PAIXÃO É FOGO

Por: Paulo Fernando Morais

Publicado em 14/03/2018 as 22:02

“Você é luz,
É raio, estrela e luar.
Manhã de sol,
Meu Iaiá, meu Ioiô...”
Onze horas da noite. Zomar estava numa parte alta do Conjunto João Alves esperando que colocassem aos seus pés um mundo com merecimento e justiça. Lá embaixo, numa área extensa coberta por luzes cintilantes, nossa Bombaim três por quatro, escondida sob o manto feérico, continuava viva no dia estendido. De um local mais iluminado e distante a imortal música de Wando, Fogo e Paixão, chegava em ondas fugidias. 
“...você é “sim”
E nunca meu “não”...”
Zomar, o projeto de vingador, dentro de sua inutilidade rebelde, planejava a forra. A noite fresca, as luzes de ribalta sustinham a disposição hesitante do herói nenhum. 
Levantava-se, dobrava a cadeira de pano, e caminhava alguns metros, tempo suficiente para retocar o plano que alimentava há seis anos ao percorrer a cidade durante a noite, escolhendo pontos improváveis onde poderia estar o alvo que o deixara sem identidade, e nesses locais de certeiros desencontros, abria sua cadeira, e nela, quieto de corpo e mente disparada, considerava-se seguro, a salvo de qualquer encontro indesejável.

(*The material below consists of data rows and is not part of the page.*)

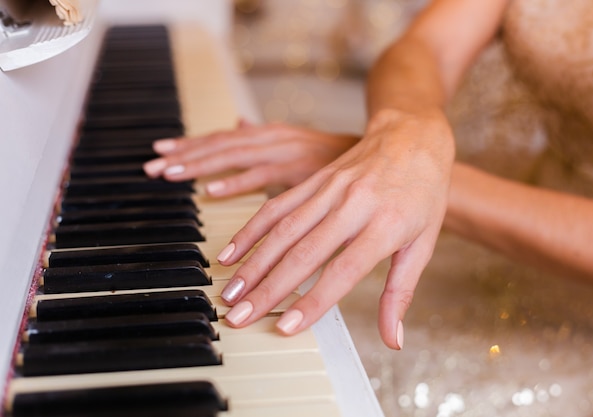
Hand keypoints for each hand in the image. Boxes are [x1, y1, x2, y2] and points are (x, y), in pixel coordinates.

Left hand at [143, 120, 358, 196]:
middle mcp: (273, 138)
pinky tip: (211, 192)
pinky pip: (262, 176)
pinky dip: (235, 183)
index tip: (161, 152)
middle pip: (220, 146)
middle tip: (151, 166)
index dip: (190, 145)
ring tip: (168, 174)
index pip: (222, 139)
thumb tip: (238, 124)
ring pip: (234, 157)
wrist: (377, 154)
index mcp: (269, 135)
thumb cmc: (332, 158)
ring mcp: (285, 151)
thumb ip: (263, 137)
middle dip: (184, 156)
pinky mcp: (300, 169)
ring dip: (199, 166)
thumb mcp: (292, 143)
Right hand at [217, 108, 454, 348]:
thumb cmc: (422, 193)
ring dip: (254, 263)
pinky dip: (252, 230)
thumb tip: (392, 339)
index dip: (314, 300)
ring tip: (231, 292)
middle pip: (304, 252)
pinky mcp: (315, 181)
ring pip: (283, 230)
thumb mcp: (423, 243)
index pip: (344, 270)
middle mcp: (353, 206)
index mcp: (385, 225)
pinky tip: (233, 252)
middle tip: (241, 317)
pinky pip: (277, 206)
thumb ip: (400, 292)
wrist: (413, 138)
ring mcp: (330, 190)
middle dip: (268, 288)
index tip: (287, 326)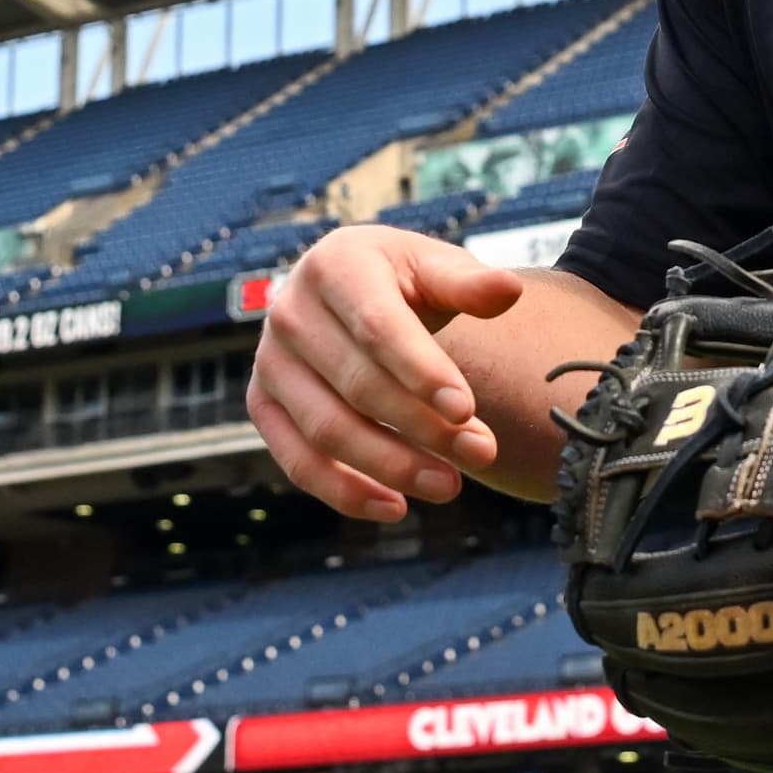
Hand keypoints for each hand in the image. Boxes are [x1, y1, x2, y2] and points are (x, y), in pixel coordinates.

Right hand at [247, 227, 519, 521]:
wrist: (348, 289)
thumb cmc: (401, 279)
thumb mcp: (434, 266)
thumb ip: (468, 282)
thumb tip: (509, 288)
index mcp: (335, 265)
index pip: (378, 327)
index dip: (422, 371)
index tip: (467, 409)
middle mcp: (291, 312)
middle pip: (358, 385)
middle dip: (424, 426)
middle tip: (483, 453)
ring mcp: (270, 362)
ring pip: (327, 430)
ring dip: (391, 466)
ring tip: (450, 486)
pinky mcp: (263, 405)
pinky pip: (298, 461)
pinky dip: (345, 492)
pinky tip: (396, 507)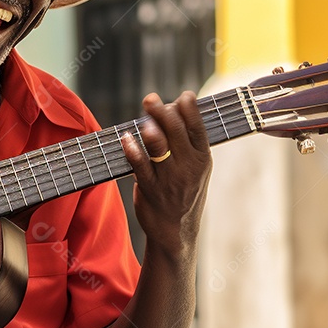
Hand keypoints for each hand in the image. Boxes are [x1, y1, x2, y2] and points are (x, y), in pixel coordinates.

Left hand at [120, 92, 211, 249]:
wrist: (176, 231)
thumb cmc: (184, 192)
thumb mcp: (196, 168)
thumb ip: (187, 141)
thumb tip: (173, 107)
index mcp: (202, 158)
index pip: (198, 128)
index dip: (191, 109)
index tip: (184, 95)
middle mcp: (188, 167)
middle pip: (177, 132)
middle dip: (163, 111)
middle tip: (150, 98)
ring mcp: (170, 179)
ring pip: (159, 147)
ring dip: (150, 128)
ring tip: (143, 115)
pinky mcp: (150, 190)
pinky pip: (140, 166)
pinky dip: (132, 150)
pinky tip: (126, 138)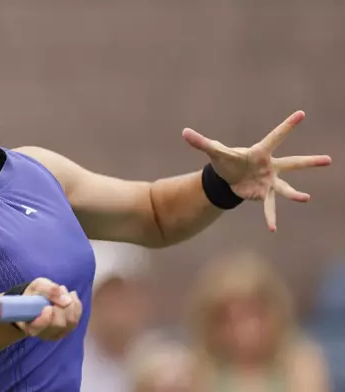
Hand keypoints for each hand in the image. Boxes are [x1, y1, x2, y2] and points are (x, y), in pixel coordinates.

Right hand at [15, 278, 81, 340]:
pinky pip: (77, 318)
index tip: (48, 307)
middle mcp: (43, 333)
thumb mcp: (38, 285)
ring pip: (71, 322)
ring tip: (63, 290)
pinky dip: (76, 305)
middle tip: (59, 289)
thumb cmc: (36, 293)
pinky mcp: (67, 330)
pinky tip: (70, 296)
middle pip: (58, 324)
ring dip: (70, 303)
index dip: (45, 319)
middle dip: (61, 305)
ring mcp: (57, 333)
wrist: (39, 298)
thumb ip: (49, 290)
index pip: (37, 328)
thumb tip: (67, 301)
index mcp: (29, 325)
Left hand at [182, 110, 331, 230]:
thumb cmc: (226, 160)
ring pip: (286, 188)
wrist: (228, 177)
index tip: (301, 114)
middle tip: (328, 160)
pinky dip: (269, 217)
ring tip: (305, 198)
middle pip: (293, 162)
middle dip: (309, 162)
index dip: (287, 126)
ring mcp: (270, 181)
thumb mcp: (214, 151)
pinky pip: (268, 207)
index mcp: (260, 152)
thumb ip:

Quem haveria de imaginar que nas noites de Aracaju um homem matutava a melhor maneira de explodir a vida de quem esvaziara os sonhos dele? 

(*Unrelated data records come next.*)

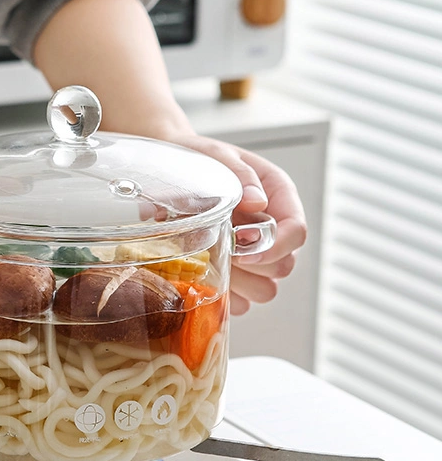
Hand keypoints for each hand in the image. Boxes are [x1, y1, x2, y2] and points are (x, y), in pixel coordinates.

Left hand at [172, 133, 307, 314]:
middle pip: (283, 266)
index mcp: (277, 196)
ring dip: (236, 282)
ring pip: (265, 290)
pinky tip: (200, 273)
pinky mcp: (235, 275)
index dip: (272, 245)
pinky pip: (240, 303)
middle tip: (216, 248)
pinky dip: (222, 295)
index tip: (238, 243)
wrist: (166, 170)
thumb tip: (258, 202)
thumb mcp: (217, 156)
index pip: (295, 232)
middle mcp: (271, 228)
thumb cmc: (196, 159)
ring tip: (207, 259)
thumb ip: (239, 176)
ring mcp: (254, 255)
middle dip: (251, 264)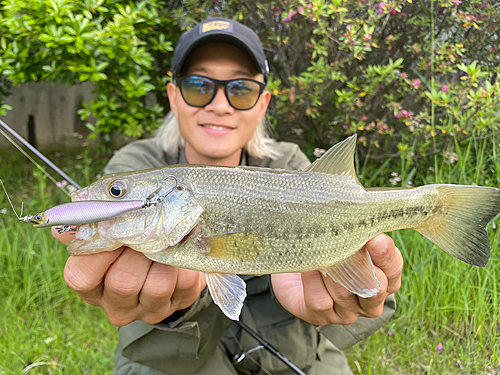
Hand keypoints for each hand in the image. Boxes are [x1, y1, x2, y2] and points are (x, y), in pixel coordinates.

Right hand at [52, 227, 205, 325]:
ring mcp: (148, 309)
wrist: (168, 256)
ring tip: (164, 242)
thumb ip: (87, 227)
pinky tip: (180, 253)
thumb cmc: (131, 242)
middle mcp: (117, 304)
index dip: (99, 250)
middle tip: (145, 230)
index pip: (82, 276)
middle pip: (123, 282)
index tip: (115, 227)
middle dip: (137, 251)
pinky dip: (184, 262)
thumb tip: (62, 228)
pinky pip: (183, 282)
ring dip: (163, 257)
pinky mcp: (178, 304)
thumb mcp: (107, 232)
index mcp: (91, 285)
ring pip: (156, 285)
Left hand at [271, 234, 402, 325]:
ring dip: (331, 269)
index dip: (386, 255)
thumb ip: (358, 230)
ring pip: (344, 293)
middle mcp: (370, 301)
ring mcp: (347, 313)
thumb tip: (361, 212)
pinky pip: (320, 301)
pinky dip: (312, 281)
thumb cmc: (327, 245)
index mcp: (385, 278)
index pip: (393, 269)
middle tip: (350, 247)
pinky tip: (307, 266)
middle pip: (375, 288)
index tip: (376, 238)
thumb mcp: (346, 236)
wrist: (294, 265)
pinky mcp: (321, 317)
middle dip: (361, 265)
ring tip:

Há gente pra tudo, meu Ioiô. Os que têm pensamentos programados, que saem da cabeça com roteiro, e não andejam como peregrinos. Por outro lado, dependendo de quem os maneja, transformam-se em serviçais diligentes, capazes de cumprir missões difíceis, como, por exemplo, contar a Sofia a exata localização, naquela noite, de seu ex-amante, e quais eram as funestas intenções dele com relação a ela. 
Quando Zomar saiu do torpor no qual vegetava todas as noites enxergou um vulto, a dois passos dele.
- É você, cadela Sofia?! Ou Sibila, a mentirosa a seu serviço? 
Houve silêncio. A música de Wando encheu aquele pequeno mundo de ódio:
“......quando tão louca,
Me beija na boca,
Me ama no chão...” 
Na casa de onde vinha a voz do cantor mineiro, o dono do som desligou o aparelho. Foi até a porta:
- Pessoal. O tiro veio de lá. Naquele alto apagaram alguém.